%%
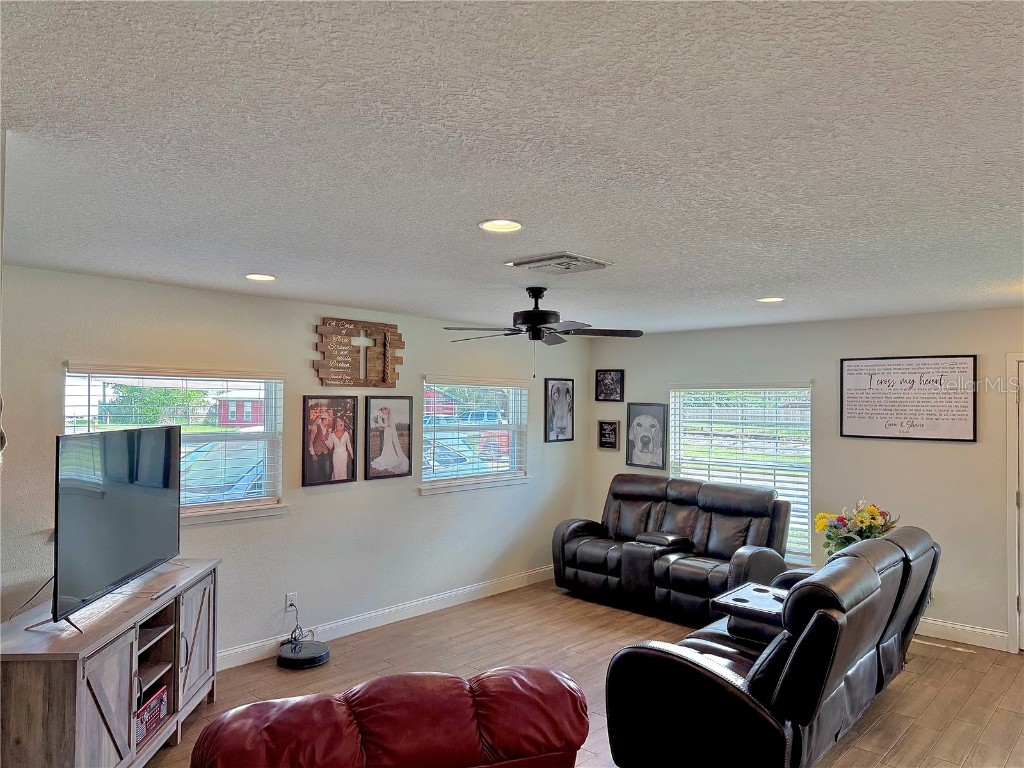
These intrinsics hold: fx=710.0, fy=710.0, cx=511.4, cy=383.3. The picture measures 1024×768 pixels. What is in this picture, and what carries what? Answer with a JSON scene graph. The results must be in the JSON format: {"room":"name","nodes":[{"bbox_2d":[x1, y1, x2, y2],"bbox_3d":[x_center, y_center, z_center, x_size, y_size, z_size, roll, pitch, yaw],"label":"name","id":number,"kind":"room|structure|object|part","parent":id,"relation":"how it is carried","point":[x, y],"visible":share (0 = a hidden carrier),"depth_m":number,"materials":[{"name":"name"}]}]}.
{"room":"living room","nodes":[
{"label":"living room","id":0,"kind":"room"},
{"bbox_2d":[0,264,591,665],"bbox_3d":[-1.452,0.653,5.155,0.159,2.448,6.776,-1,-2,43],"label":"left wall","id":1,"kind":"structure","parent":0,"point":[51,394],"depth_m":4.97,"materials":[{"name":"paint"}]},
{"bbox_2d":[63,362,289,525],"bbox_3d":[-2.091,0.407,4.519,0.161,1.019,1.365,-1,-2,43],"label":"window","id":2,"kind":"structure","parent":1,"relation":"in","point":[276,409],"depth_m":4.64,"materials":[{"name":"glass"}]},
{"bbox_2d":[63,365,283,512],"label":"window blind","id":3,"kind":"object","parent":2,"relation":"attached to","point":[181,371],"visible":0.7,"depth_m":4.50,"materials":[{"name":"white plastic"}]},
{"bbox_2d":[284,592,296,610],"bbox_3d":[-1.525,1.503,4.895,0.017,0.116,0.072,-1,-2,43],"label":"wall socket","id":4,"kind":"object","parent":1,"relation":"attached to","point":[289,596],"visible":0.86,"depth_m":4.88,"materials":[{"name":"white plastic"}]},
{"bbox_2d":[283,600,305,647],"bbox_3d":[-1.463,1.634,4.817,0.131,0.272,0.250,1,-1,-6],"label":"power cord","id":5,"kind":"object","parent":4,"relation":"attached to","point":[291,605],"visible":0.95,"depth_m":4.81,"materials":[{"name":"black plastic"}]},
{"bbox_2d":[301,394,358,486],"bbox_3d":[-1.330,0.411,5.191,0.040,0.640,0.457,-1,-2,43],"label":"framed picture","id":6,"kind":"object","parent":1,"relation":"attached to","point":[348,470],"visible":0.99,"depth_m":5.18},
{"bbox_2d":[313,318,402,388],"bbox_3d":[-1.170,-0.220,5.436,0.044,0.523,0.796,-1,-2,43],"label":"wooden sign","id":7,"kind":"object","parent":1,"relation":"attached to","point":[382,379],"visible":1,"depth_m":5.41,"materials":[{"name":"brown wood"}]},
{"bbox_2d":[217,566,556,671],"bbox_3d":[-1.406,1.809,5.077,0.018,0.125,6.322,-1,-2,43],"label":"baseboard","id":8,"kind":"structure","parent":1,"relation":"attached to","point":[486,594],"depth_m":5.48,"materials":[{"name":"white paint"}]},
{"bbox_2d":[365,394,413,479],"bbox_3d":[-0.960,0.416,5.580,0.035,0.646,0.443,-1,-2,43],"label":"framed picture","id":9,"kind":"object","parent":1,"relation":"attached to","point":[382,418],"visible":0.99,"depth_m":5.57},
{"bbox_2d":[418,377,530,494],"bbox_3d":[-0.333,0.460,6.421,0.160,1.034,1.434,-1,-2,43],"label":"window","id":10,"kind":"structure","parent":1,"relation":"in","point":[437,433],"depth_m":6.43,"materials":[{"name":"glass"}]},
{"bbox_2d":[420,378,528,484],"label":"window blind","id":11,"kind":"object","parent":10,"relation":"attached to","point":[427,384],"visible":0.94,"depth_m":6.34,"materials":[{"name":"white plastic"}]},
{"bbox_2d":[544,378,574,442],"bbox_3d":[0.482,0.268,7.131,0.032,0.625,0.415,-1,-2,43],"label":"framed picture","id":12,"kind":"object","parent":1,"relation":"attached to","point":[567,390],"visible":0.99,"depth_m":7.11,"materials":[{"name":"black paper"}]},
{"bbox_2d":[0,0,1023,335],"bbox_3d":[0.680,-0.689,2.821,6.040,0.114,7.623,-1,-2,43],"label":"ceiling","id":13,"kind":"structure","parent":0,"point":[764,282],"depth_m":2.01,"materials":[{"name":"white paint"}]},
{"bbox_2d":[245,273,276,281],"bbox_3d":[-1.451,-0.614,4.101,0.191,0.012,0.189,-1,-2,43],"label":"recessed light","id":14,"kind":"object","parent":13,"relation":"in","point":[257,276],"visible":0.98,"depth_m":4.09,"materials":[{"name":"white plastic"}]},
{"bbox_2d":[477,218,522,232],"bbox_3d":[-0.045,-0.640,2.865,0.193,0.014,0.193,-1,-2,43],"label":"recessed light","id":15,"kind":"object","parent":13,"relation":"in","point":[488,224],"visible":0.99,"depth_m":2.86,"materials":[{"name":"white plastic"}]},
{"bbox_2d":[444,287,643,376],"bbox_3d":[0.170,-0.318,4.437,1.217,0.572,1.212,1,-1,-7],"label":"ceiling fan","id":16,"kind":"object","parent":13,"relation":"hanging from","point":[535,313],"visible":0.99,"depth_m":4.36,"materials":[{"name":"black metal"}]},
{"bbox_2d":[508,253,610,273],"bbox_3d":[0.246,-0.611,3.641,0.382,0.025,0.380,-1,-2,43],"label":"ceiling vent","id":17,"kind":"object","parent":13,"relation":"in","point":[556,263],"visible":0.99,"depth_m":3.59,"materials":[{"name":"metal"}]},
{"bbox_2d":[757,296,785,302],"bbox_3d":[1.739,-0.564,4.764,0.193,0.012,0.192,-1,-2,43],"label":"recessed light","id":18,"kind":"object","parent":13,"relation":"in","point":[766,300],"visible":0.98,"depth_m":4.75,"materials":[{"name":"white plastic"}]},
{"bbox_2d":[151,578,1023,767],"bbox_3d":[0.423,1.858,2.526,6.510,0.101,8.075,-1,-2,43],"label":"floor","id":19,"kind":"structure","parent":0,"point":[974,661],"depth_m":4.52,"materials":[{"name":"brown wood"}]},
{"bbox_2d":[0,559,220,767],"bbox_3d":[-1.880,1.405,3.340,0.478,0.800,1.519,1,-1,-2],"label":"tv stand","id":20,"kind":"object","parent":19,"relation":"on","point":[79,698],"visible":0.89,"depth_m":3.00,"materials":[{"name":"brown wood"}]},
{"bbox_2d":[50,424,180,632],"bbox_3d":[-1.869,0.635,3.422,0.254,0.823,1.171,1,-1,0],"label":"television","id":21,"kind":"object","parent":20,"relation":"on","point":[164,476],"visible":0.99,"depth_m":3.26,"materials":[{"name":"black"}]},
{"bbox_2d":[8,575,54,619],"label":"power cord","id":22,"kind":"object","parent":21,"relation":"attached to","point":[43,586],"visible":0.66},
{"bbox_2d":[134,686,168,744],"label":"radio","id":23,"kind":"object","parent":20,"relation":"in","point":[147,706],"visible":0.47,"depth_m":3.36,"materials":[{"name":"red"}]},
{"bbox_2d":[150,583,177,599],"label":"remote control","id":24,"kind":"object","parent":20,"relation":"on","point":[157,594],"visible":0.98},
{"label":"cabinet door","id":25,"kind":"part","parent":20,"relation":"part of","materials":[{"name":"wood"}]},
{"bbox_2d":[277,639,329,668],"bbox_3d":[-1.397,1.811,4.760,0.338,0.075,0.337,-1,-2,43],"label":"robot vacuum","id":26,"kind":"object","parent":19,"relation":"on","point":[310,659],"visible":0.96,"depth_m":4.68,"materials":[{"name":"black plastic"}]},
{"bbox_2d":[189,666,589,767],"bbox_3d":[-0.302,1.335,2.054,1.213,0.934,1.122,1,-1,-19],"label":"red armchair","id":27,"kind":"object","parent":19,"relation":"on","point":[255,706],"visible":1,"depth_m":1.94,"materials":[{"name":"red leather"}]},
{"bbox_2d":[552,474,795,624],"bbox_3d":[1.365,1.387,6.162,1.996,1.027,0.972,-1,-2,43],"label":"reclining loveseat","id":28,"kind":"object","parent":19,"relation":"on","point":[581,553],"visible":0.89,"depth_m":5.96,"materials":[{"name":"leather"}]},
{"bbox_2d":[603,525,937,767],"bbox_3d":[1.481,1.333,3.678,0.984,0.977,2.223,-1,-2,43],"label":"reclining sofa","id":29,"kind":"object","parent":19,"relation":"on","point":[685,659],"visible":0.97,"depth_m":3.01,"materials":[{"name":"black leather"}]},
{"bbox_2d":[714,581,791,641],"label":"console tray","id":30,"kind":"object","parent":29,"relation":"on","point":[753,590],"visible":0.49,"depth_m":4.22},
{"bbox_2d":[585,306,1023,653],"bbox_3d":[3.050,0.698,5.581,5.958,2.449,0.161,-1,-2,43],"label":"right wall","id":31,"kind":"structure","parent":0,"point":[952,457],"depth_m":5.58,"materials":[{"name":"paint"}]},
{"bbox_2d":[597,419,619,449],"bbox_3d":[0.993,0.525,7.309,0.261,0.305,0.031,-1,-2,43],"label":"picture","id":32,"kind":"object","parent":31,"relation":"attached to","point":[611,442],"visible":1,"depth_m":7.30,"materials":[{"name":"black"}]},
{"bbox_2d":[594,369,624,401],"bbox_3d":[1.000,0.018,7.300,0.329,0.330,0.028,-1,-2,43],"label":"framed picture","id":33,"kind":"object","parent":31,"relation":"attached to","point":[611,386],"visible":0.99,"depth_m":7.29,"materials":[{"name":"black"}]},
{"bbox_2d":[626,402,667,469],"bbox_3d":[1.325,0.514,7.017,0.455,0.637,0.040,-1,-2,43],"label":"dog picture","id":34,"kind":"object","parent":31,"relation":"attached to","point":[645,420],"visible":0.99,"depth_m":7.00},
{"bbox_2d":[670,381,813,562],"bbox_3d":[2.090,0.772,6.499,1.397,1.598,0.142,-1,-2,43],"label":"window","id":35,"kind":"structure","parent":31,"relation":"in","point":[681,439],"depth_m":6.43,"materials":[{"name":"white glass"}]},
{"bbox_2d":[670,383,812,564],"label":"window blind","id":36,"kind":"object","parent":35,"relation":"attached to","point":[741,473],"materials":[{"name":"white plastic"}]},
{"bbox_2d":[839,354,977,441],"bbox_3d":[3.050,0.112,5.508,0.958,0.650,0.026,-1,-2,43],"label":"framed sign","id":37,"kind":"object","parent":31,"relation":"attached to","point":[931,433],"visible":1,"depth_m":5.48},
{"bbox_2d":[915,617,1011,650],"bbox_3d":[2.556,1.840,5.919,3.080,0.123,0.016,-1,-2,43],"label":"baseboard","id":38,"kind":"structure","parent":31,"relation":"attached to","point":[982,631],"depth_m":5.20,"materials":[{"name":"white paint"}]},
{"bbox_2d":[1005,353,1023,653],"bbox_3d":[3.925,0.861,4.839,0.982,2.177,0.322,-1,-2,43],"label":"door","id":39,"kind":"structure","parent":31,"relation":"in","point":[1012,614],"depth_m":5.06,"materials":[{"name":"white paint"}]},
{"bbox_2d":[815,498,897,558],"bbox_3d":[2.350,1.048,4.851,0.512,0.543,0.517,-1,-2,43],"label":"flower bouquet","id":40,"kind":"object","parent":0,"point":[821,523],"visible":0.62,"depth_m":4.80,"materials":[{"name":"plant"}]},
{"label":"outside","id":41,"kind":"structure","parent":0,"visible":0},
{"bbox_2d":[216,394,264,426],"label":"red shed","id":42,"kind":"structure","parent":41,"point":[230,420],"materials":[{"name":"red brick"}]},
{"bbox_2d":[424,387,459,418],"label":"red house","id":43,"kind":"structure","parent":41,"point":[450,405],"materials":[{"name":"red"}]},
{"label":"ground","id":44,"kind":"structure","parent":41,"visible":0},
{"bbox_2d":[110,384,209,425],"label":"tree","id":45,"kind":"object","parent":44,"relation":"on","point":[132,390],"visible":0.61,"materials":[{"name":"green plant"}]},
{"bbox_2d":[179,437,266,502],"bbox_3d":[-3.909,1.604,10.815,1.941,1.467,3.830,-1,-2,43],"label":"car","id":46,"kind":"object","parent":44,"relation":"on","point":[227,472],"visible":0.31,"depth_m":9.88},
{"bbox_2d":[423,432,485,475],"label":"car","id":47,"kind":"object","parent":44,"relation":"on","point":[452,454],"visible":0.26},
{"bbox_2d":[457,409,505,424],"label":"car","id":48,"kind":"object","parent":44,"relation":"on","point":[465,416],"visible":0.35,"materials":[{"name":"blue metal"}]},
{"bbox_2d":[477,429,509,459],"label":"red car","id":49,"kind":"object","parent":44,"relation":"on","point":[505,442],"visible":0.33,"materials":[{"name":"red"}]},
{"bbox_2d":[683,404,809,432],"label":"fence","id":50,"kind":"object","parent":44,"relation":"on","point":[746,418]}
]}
%%
Go through the entries and report every line with the string "reclining".

_Task result_:
{"bbox_2d":[552,474,795,624],"bbox_3d":[1.365,1.387,6.162,1.996,1.027,0.972,-1,-2,43],"label":"reclining loveseat","id":28,"kind":"object","parent":19,"relation":"on","point":[581,553],"visible":0.89,"depth_m":5.96,"materials":[{"name":"leather"}]},
{"bbox_2d":[603,525,937,767],"bbox_3d":[1.481,1.333,3.678,0.984,0.977,2.223,-1,-2,43],"label":"reclining sofa","id":29,"kind":"object","parent":19,"relation":"on","point":[685,659],"visible":0.97,"depth_m":3.01,"materials":[{"name":"black leather"}]},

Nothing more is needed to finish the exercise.